- It was announced to Bursa that Sime has:- (1) entered into
a joint-venture with Tunas Selatan Pagoh – a government arm – on a 60:40 equity
split for the development of education campuses, and (2) signed concession
agreements with the government to construct and maintain new campuses for four
education institutions, within Pagoh, Johor. We understand the construction
cost is RM993mil.
- The four universities will be built on a 507acre-piece of
land, which would be acquired by the government from Sime for RM50.6mil. There
will be a gain of about RM32mil for Sime following the disposal.

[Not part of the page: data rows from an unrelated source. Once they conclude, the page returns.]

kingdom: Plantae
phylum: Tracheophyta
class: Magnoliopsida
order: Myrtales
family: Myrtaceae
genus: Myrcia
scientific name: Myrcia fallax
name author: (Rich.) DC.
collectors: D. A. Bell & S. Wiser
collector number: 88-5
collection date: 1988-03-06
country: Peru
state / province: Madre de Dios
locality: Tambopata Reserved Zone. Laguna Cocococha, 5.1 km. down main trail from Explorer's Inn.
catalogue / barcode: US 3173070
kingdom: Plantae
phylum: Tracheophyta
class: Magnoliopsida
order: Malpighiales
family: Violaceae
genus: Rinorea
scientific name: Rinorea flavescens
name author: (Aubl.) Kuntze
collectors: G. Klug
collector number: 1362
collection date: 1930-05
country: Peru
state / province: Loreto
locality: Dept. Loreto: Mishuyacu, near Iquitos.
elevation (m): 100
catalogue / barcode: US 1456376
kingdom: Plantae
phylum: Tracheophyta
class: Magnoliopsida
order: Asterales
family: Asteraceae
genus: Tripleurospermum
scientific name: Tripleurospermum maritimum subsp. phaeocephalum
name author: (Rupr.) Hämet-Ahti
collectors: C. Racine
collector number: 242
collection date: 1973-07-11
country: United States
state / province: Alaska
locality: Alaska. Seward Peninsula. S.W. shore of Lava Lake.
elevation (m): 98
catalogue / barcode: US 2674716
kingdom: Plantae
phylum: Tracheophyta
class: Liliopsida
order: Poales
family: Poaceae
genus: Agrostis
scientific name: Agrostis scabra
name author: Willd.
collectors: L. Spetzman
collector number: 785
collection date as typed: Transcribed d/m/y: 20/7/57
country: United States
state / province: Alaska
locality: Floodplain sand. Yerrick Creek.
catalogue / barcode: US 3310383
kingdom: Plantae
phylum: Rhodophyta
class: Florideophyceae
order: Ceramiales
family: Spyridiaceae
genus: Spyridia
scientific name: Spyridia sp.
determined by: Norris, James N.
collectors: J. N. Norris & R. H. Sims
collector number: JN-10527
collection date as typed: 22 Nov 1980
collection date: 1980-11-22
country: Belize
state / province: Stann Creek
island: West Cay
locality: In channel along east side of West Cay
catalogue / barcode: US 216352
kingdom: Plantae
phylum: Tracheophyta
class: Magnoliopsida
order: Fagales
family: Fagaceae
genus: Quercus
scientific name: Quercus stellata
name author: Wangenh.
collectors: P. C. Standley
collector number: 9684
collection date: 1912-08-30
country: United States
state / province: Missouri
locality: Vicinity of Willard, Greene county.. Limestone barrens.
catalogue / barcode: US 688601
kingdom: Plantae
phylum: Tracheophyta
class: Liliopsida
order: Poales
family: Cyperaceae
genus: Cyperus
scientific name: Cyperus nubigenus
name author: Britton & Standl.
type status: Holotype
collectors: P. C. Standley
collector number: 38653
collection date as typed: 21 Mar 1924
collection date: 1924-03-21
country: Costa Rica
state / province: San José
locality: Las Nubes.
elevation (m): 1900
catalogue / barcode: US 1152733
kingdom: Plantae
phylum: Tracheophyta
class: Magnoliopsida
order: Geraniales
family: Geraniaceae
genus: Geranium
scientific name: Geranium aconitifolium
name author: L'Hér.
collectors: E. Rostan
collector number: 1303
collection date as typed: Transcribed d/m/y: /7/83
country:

- The JVCo would be leasing the campuses to the government
for 20 years for a total fee of RM3.54bil comprising:- (1) RM2.6bil for
availability charges, (2) RM764.5mil for asset management services, and (3)
RM157mil for teaching equipment cost over the first five years of the 20-year
lease.
- Although we were quite surprised by this deal, we
recognise the fact that this is in-line with Sime Darby Property’s long-term
strategy of growing its recurring income. Recall that a few months ago, Sime
announced that it would be co-developing a retail mall in Melawati with CapitaMalls
Asia. Apart from that, we are also
positive that Sime would be able to monetise its landbank in an area an
otherwise lacking strong immediate development potential.
- We are keeping our estimates at this juncture given that
the earnings would only kick in from 2016, which is beyond our forecast
horizon. We estimate Sime would generate about RM530mil in EBIT or about
RM27mil per annum throughout the lease tenure. The gain from the disposal of
the land would also have a minimal impact on our forecast.
- We maintain BUY on Sime Darby with our fair value
unchanged at RM12.10/share, pegging a 10% discount to our SOP estimate of
RM13.40/share. Sime is currently trading at a decent CY13F PE of 14x, an about
20% discount against its peers of 17x.